The common assumption is that since Janet Yellen is well-qualified and has been nominated to serve as Federal Reserve chair that she will, in fact, serve as Federal Reserve chair. That's in part because we haven't ever really had a confirmation fight for the Fed gig. But I don't think she'll get in without a fight. The reconfirmation of Ben Bernanke for a second term by a 70-30 vote was the weakest showing of any Fed nominee ever. And that was a Democratic president reappointing a Republican to a job he already held, under circumstances where there was no real public anti-Bernanke organizing.
By contrast, a conservative group called American Principles in Action is already organizing against Yellen:
Their argument is basically just so much derp. Yellen stands accused of being some kind of madcap inflationista for thinking that the Federal Reserve should pursue its legal mandate to give weight to both price stability and employment maximization in its decision-making. There is absolutely nothing in any way unusual about her views on this. Congress could, if it wanted to, change the Fed's legal mandate (though I think that would be a bad idea) but the idea of condemning a veteran Fed official for a long record of believing that Fed officials ought to behave in the way that they are legally required to behave is nutty.

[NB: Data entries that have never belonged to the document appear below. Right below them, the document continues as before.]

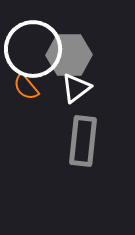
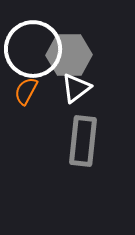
orange semicircle: moved 4 px down; rotated 68 degrees clockwise
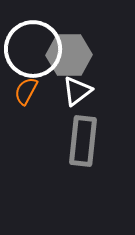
white triangle: moved 1 px right, 3 px down
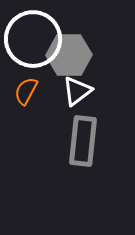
white circle: moved 10 px up
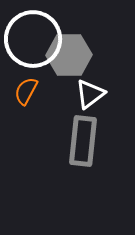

That said, nutty imperatives have a way of gaining prominence on the right. Organizing against Yellen is a no-brainer for conservative groups eager to engage in a little grassroots fundraising. Talk radio episodes and Fox segments about the evils of Yellen are sure to be better for ratings than segments defending her. And then once it becomes defined that the True Conservative stance is to vote no on Yellen, who's going to want to stand against that?